Required action -> Once the pictures are set aside, transcribe each line of the listing exactly.
(Information begins)
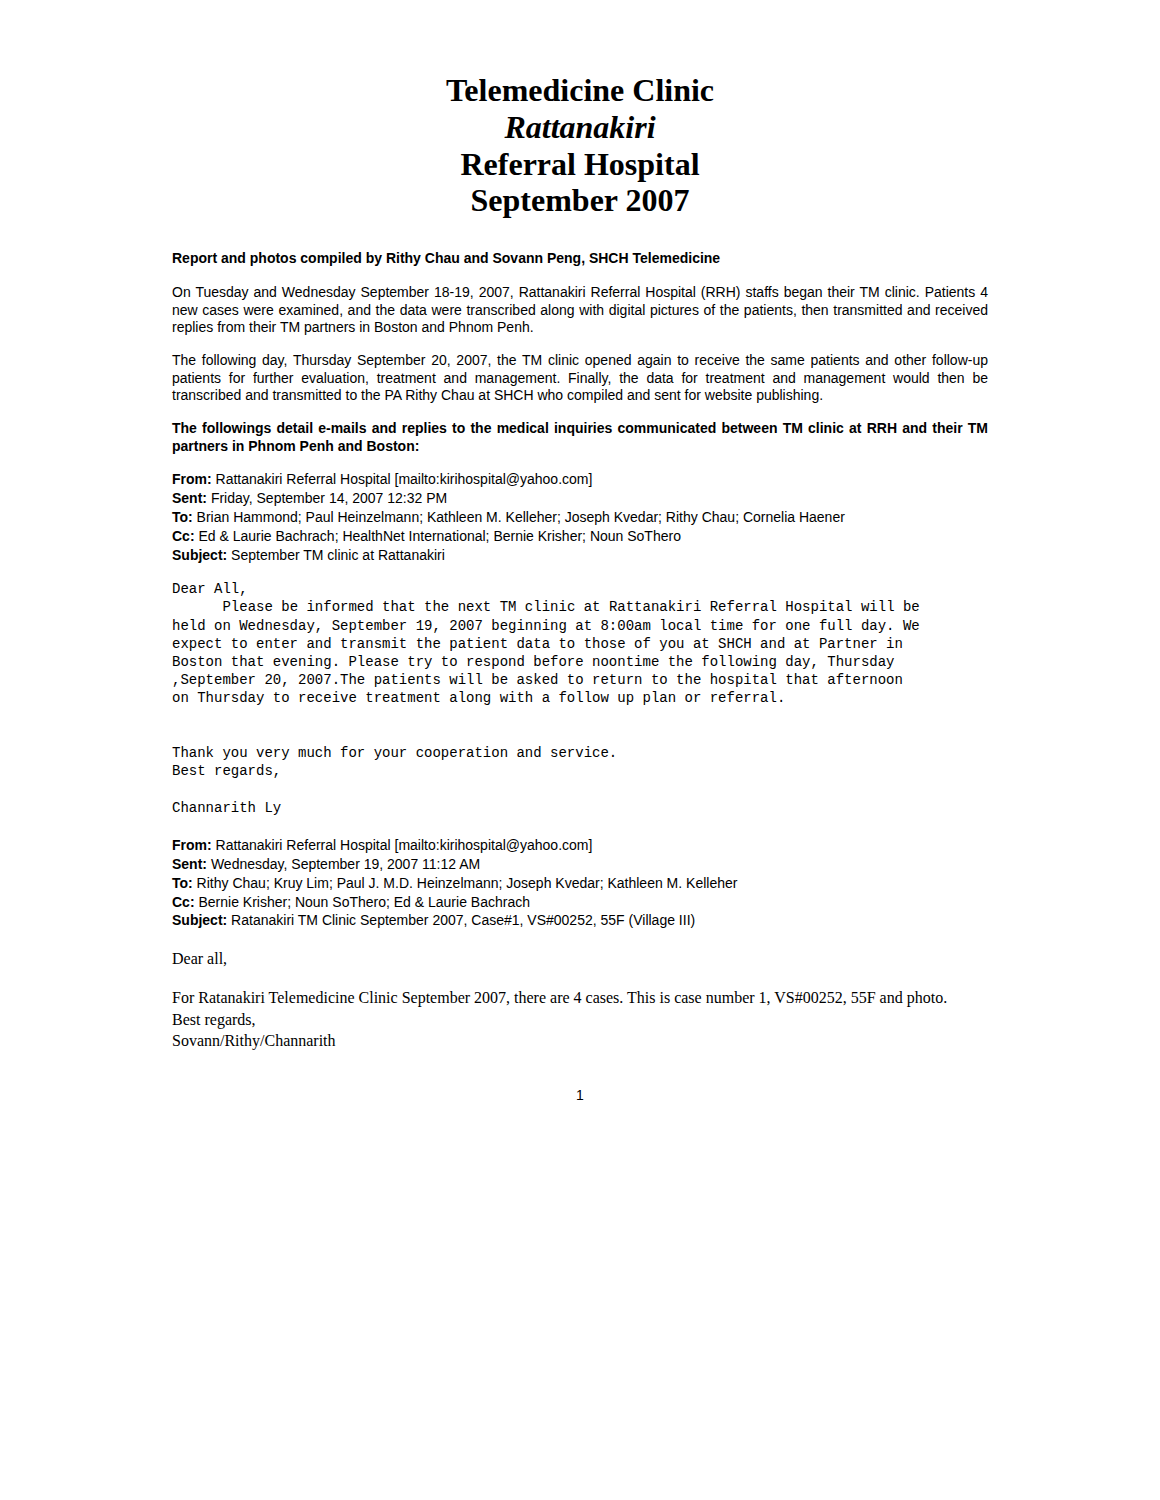Telemedicine Clinic Rattanakiri Referral Hospital
September 2007
Report and photos compiled by Rithy Chau and Sovann Peng, SHCH Telemedicine
On Tuesday and Wednesday September 18-19, 2007, Rattanakiri Referral Hospital (RRH) staffs began their TM clinic. Patients 4 new cases were examined, and the data were transcribed along with digital pictures of the patients, then transmitted and received replies from their TM partners in Boston and Phnom Penh.
The following day, Thursday September 20, 2007, the TM clinic opened again to receive the same patients and other follow-up patients for further evaluation, treatment and management. Finally, the data for treatment and management would then be transcribed and transmitted to the PA Rithy Chau at SHCH who compiled and sent for website publishing.
The followings detail e-mails and replies to the medical inquiries communicated between TM clinic at RRH and their TM partners in Phnom Penh and Boston:
From: Rattanakiri Referral Hospital [mailto:kirihospital@yahoo.com]
Sent: Friday, September 14, 2007 12:32 PM
To: Brian Hammond; Paul Heinzelmann; Kathleen M. Kelleher; Joseph Kvedar; Rithy Chau; Cornelia Haener
Cc: Ed & Laurie Bachrach; HealthNet International; Bernie Krisher; Noun SoThero
Subject: September TM clinic at Rattanakiri
Dear All, Please be informed that the next TM clinic at Rattanakiri Referral Hospital will be held on Wednesday, September 19, 2007 beginning at 8:00am local time for one full day. We expect to enter and transmit the patient data to those of you at SHCH and at Partner in Boston that evening. Please try to respond before noontime the following day, Thursday ,September 20, 2007.The patients will be asked to return to the hospital that afternoon on Thursday to receive treatment along with a follow up plan or referral. Thank you very much for your cooperation and service. Best regards, Channarith Ly
From: Rattanakiri Referral Hospital [mailto:kirihospital@yahoo.com]
Sent: Wednesday, September 19, 2007 11:12 AM
To: Rithy Chau; Kruy Lim; Paul J. M.D. Heinzelmann; Joseph Kvedar; Kathleen M. Kelleher
Cc: Bernie Krisher; Noun SoThero; Ed & Laurie Bachrach
Subject: Ratanakiri TM Clinic September 2007, Case#1, VS#00252, 55F (Village III)
Dear all,
For Ratanakiri Telemedicine Clinic September 2007, there are 4 cases. This is case number 1, VS#00252, 55F and photo.
Best regards,
Sovann/Rithy/Channarith
1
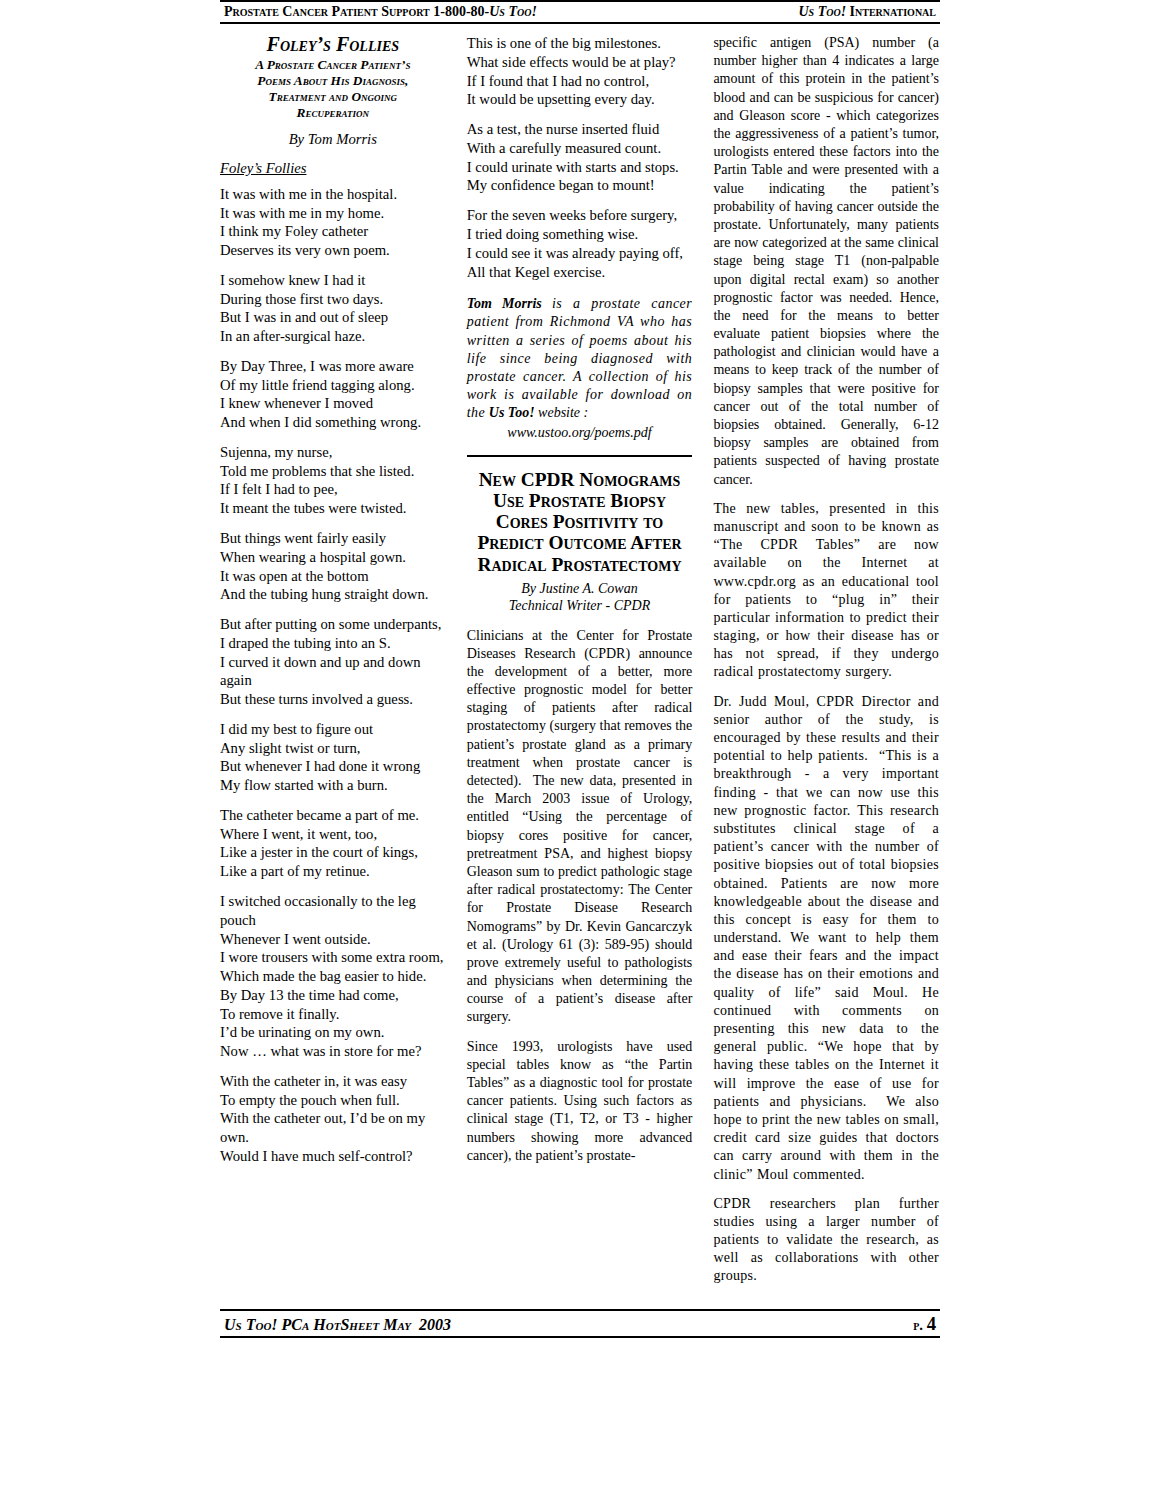Prostate Cancer Patient Support 1-800-80-Us Too!
Us Too! International
Foley’s Follies
A Prostate Cancer Patient’s
Poems About His Diagnosis,
Treatment and Ongoing
Recuperation
By Tom Morris
Foley’s Follies
It was with me in the hospital.
It was with me in my home.
I think my Foley catheter
Deserves its very own poem.
I somehow knew I had it
During those first two days.
But I was in and out of sleep
In an after-surgical haze.
By Day Three, I was more aware
Of my little friend tagging along.
I knew whenever I moved
And when I did something wrong.
Sujenna, my nurse,
Told me problems that she listed.
If I felt I had to pee,
It meant the tubes were twisted.
But things went fairly easily
When wearing a hospital gown.
It was open at the bottom
And the tubing hung straight down.
But after putting on some underpants,
I draped the tubing into an S.
I curved it down and up and down again
But these turns involved a guess.
I did my best to figure out
Any slight twist or turn,
But whenever I had done it wrong
My flow started with a burn.
The catheter became a part of me.
Where I went, it went, too,
Like a jester in the court of kings,
Like a part of my retinue.
I switched occasionally to the leg pouch
Whenever I went outside.
I wore trousers with some extra room,
Which made the bag easier to hide.
By Day 13 the time had come,
To remove it finally.
I’d be urinating on my own.
Now … what was in store for me?
With the catheter in, it was easy
To empty the pouch when full.
With the catheter out, I’d be on my own.
Would I have much self-control?
This is one of the big milestones.
What side effects would be at play?
If I found that I had no control,
It would be upsetting every day.
As a test, the nurse inserted fluid
With a carefully measured count.
I could urinate with starts and stops.
My confidence began to mount!
For the seven weeks before surgery,
I tried doing something wise.
I could see it was already paying off,
All that Kegel exercise.
Tom Morris is a prostate cancer patient from Richmond VA who has written a series of poems about his life since being diagnosed with prostate cancer. A collection of his work is available for download on the Us Too! website :
www.ustoo.org/poems.pdf
New CPDR Nomograms Use Prostate Biopsy Cores Positivity to Predict Outcome After Radical Prostatectomy
By Justine A. Cowan
Technical Writer - CPDR
Clinicians at the Center for Prostate Diseases Research (CPDR) announce the development of a better, more effective prognostic model for better staging of patients after radical prostatectomy (surgery that removes the patient’s prostate gland as a primary treatment when prostate cancer is detected). The new data, presented in the March 2003 issue of Urology, entitled “Using the percentage of biopsy cores positive for cancer, pretreatment PSA, and highest biopsy Gleason sum to predict pathologic stage after radical prostatectomy: The Center for Prostate Disease Research Nomograms” by Dr. Kevin Gancarczyk et al. (Urology 61 (3): 589-95) should prove extremely useful to pathologists and physicians when determining the course of a patient’s disease after surgery.
Since 1993, urologists have used special tables know as “the Partin Tables” as a diagnostic tool for prostate cancer patients. Using such factors as clinical stage (T1, T2, or T3 - higher numbers showing more advanced cancer), the patient’s prostate-
specific antigen (PSA) number (a number higher than 4 indicates a large amount of this protein in the patient’s blood and can be suspicious for cancer) and Gleason score - which categorizes the aggressiveness of a patient’s tumor, urologists entered these factors into the Partin Table and were presented with a value indicating the patient’s probability of having cancer outside the prostate. Unfortunately, many patients are now categorized at the same clinical stage being stage T1 (non-palpable upon digital rectal exam) so another prognostic factor was needed. Hence, the need for the means to better evaluate patient biopsies where the pathologist and clinician would have a means to keep track of the number of biopsy samples that were positive for cancer out of the total number of biopsies obtained. Generally, 6-12 biopsy samples are obtained from patients suspected of having prostate cancer.
The new tables, presented in this manuscript and soon to be known as “The CPDR Tables” are now available on the Internet at www.cpdr.org as an educational tool for patients to “plug in” their particular information to predict their staging, or how their disease has or has not spread, if they undergo radical prostatectomy surgery.
Dr. Judd Moul, CPDR Director and senior author of the study, is encouraged by these results and their potential to help patients. “This is a breakthrough - a very important finding - that we can now use this new prognostic factor. This research substitutes clinical stage of a patient’s cancer with the number of positive biopsies out of total biopsies obtained. Patients are now more knowledgeable about the disease and this concept is easy for them to understand. We want to help them and ease their fears and the impact the disease has on their emotions and quality of life” said Moul. He continued with comments on presenting this new data to the general public. “We hope that by having these tables on the Internet it will improve the ease of use for patients and physicians. We also hope to print the new tables on small, credit card size guides that doctors can carry around with them in the clinic” Moul commented.
CPDR researchers plan further studies using a larger number of patients to validate the research, as well as collaborations with other groups.
Us Too! PCa HotSheet May 2003
p. 4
(Information ends)
Expected answer ->
Telemedicine Clinic Rattanakiri Referral Hospital
September 2007
Report and photos compiled by Rithy Chau and Sovann Peng, SHCH Telemedicine
On Tuesday and Wednesday September 18-19, 2007, Rattanakiri Referral Hospital (RRH) staffs began their TM clinic. Patients 4 new cases were examined, and the data were transcribed along with digital pictures of the patients, then transmitted and received replies from their TM partners in Boston and Phnom Penh.
The following day, Thursday September 20, 2007, the TM clinic opened again to receive the same patients and other follow-up patients for further evaluation, treatment and management. Finally, the data for treatment and management would then be transcribed and transmitted to the PA Rithy Chau at SHCH who compiled and sent for website publishing.
The followings detail e-mails and replies to the medical inquiries communicated between TM clinic at RRH and their TM partners in Phnom Penh and Boston:
From: Rattanakiri Referral Hospital [mailto:kirihospital@yahoo.com]
Sent: Friday, September 14, 2007 12:32 PM
To: Brian Hammond; Paul Heinzelmann; Kathleen M. Kelleher; Joseph Kvedar; Rithy Chau; Cornelia Haener
Cc: Ed & Laurie Bachrach; HealthNet International; Bernie Krisher; Noun SoThero
Subject: September TM clinic at Rattanakiri
Dear All, Please be informed that the next TM clinic at Rattanakiri Referral Hospital will be held on Wednesday, September 19, 2007 beginning at 8:00am local time for one full day. We expect to enter and transmit the patient data to those of you at SHCH and at Partner in Boston that evening. Please try to respond before noontime the following day, Thursday ,September 20, 2007.The patients will be asked to return to the hospital that afternoon on Thursday to receive treatment along with a follow up plan or referral. Thank you very much for your cooperation and service. Best regards, Channarith Ly
From: Rattanakiri Referral Hospital [mailto:kirihospital@yahoo.com]
Sent: Wednesday, September 19, 2007 11:12 AM
To: Rithy Chau; Kruy Lim; Paul J. M.D. Heinzelmann; Joseph Kvedar; Kathleen M. Kelleher
Cc: Bernie Krisher; Noun SoThero; Ed & Laurie Bachrach
Subject: Ratanakiri TM Clinic September 2007, Case#1, VS#00252, 55F (Village III)
Dear all,
For Ratanakiri Telemedicine Clinic September 2007, there are 4 cases. This is case number 1, VS#00252, 55F and photo.
Best regards,
Sovann/Rithy/Channarith
1
Prostate Cancer Patient Support 1-800-80-Us Too!
Us Too! International
Foley’s Follies
A Prostate Cancer Patient’s
Poems About His Diagnosis,
Treatment and Ongoing
Recuperation
By Tom Morris
Foley’s Follies
It was with me in the hospital.
It was with me in my home.
I think my Foley catheter
Deserves its very own poem.
I somehow knew I had it
During those first two days.
But I was in and out of sleep
In an after-surgical haze.
By Day Three, I was more aware
Of my little friend tagging along.
I knew whenever I moved
And when I did something wrong.
Sujenna, my nurse,
Told me problems that she listed.
If I felt I had to pee,
It meant the tubes were twisted.
But things went fairly easily
When wearing a hospital gown.
It was open at the bottom
And the tubing hung straight down.
But after putting on some underpants,
I draped the tubing into an S.
I curved it down and up and down again
But these turns involved a guess.
I did my best to figure out
Any slight twist or turn,
But whenever I had done it wrong
My flow started with a burn.
The catheter became a part of me.
Where I went, it went, too,
Like a jester in the court of kings,
Like a part of my retinue.
I switched occasionally to the leg pouch
Whenever I went outside.
I wore trousers with some extra room,
Which made the bag easier to hide.
By Day 13 the time had come,
To remove it finally.
I’d be urinating on my own.
Now … what was in store for me?
With the catheter in, it was easy
To empty the pouch when full.
With the catheter out, I’d be on my own.
Would I have much self-control?
This is one of the big milestones.
What side effects would be at play?
If I found that I had no control,
It would be upsetting every day.
As a test, the nurse inserted fluid
With a carefully measured count.
I could urinate with starts and stops.
My confidence began to mount!
For the seven weeks before surgery,
I tried doing something wise.
I could see it was already paying off,
All that Kegel exercise.
Tom Morris is a prostate cancer patient from Richmond VA who has written a series of poems about his life since being diagnosed with prostate cancer. A collection of his work is available for download on the Us Too! website :
www.ustoo.org/poems.pdf
New CPDR Nomograms Use Prostate Biopsy Cores Positivity to Predict Outcome After Radical Prostatectomy
By Justine A. Cowan
Technical Writer - CPDR
Clinicians at the Center for Prostate Diseases Research (CPDR) announce the development of a better, more effective prognostic model for better staging of patients after radical prostatectomy (surgery that removes the patient’s prostate gland as a primary treatment when prostate cancer is detected). The new data, presented in the March 2003 issue of Urology, entitled “Using the percentage of biopsy cores positive for cancer, pretreatment PSA, and highest biopsy Gleason sum to predict pathologic stage after radical prostatectomy: The Center for Prostate Disease Research Nomograms” by Dr. Kevin Gancarczyk et al. (Urology 61 (3): 589-95) should prove extremely useful to pathologists and physicians when determining the course of a patient’s disease after surgery.
Since 1993, urologists have used special tables know as “the Partin Tables” as a diagnostic tool for prostate cancer patients. Using such factors as clinical stage (T1, T2, or T3 - higher numbers showing more advanced cancer), the patient’s prostate-
specific antigen (PSA) number (a number higher than 4 indicates a large amount of this protein in the patient’s blood and can be suspicious for cancer) and Gleason score - which categorizes the aggressiveness of a patient’s tumor, urologists entered these factors into the Partin Table and were presented with a value indicating the patient’s probability of having cancer outside the prostate. Unfortunately, many patients are now categorized at the same clinical stage being stage T1 (non-palpable upon digital rectal exam) so another prognostic factor was needed. Hence, the need for the means to better evaluate patient biopsies where the pathologist and clinician would have a means to keep track of the number of biopsy samples that were positive for cancer out of the total number of biopsies obtained. Generally, 6-12 biopsy samples are obtained from patients suspected of having prostate cancer.
The new tables, presented in this manuscript and soon to be known as “The CPDR Tables” are now available on the Internet at www.cpdr.org as an educational tool for patients to “plug in” their particular information to predict their staging, or how their disease has or has not spread, if they undergo radical prostatectomy surgery.
Dr. Judd Moul, CPDR Director and senior author of the study, is encouraged by these results and their potential to help patients. “This is a breakthrough - a very important finding - that we can now use this new prognostic factor. This research substitutes clinical stage of a patient’s cancer with the number of positive biopsies out of total biopsies obtained. Patients are now more knowledgeable about the disease and this concept is easy for them to understand. We want to help them and ease their fears and the impact the disease has on their emotions and quality of life” said Moul. He continued with comments on presenting this new data to the general public. “We hope that by having these tables on the Internet it will improve the ease of use for patients and physicians. We also hope to print the new tables on small, credit card size guides that doctors can carry around with them in the clinic” Moul commented.
CPDR researchers plan further studies using a larger number of patients to validate the research, as well as collaborations with other groups.
Us Too! PCa HotSheet May 2003
p. 4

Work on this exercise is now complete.